Mom's friends could always count on her to be there for them in time of need. She was a loyal friend who would unhesitatingly give of her time and rearrange her own life in order to help whenever possible. She had great empathy and would often lose sleep over the travails of a friend or family member.

It is difficult to imagine a more devoted mother. From as early as I can remember, she was always there. She gave unsparingly of her time, energy, and creativity. She enjoyed spending time with us and delighted in reading to us and telling us family stories. Thinking back, it's clear we got prodigious amounts of what is now called "quality time." We also had lots of time to roam about and play on our own, of course, but Mom was the anchor.

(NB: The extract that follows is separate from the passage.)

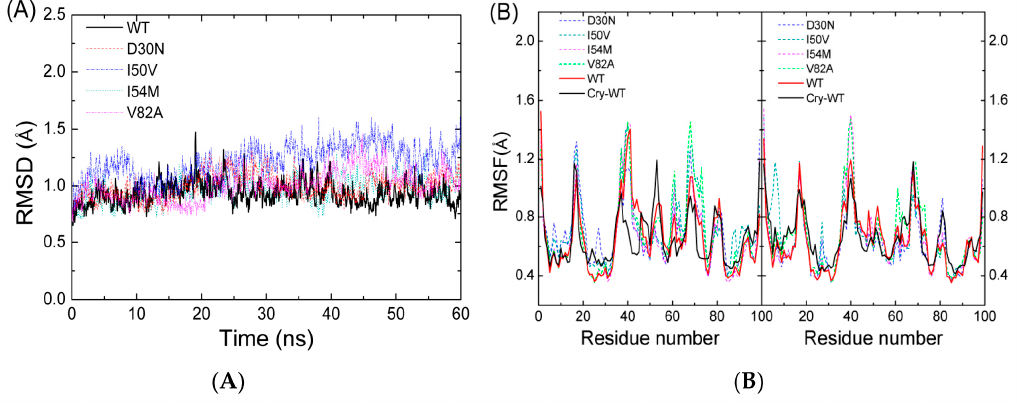
Figure 2. Cont. Figure 2.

Mom guided and shaped us in many ways, but she also allowed us to unfold in our own way, growing as the twig is bent. She treated our interests and enthusiasms with indulgent respect, even when it meant allowing slithering critters to be kept in our room. On one occasion, she came to the defense of my brother Kent when a bullying teacher harassed him for having interests, such as rock and roll, that were un-Christian, in the teacher's pinched view of the world. "Christianity," she admonished the teacher, "is about joy, not about fear." From the earliest age, Mom gave us the sense that we mattered, and that she would always be on our side. And she always was.

As a child, I suffered from frequent spells of asthma that were severe enough to keep me awake all night. On countless nights, Mom would maintain the all-night vigil, holding me upright on her lap until daybreak brought relief. Though these sessions were exhausting for her, I don't recall her ever losing patience or complaining about her own loss of sleep.

She was a registered Democrat and a member of the National Women's Party, which was dedicated to the passage of the Equal Rights Amendment. Although more active in church than in civic or political affairs, she was always thoughtful and independent in developing her positions on political and social issues. As a voter, she would study whatever material she could find on issues and candidates, exchange views with people whose opinions she respected, then vote her conscience. Often her vote differed from her husband's or that of most of her friends. She was strongly opposed to racial or religious bigotry and discrimination. When she learned that the Ebell Club of Los Angeles, of which she was a member, had a policy of racial discrimination, she resigned in protest. In the 1950s, when the first black family was about to move into her neighborhood, a bigoted white neighbor began circulating a petition seeking to prevent the move. Betty organized a successful counter-campaign to persuade others in the neighborhood not to sign the petition but welcome the family instead.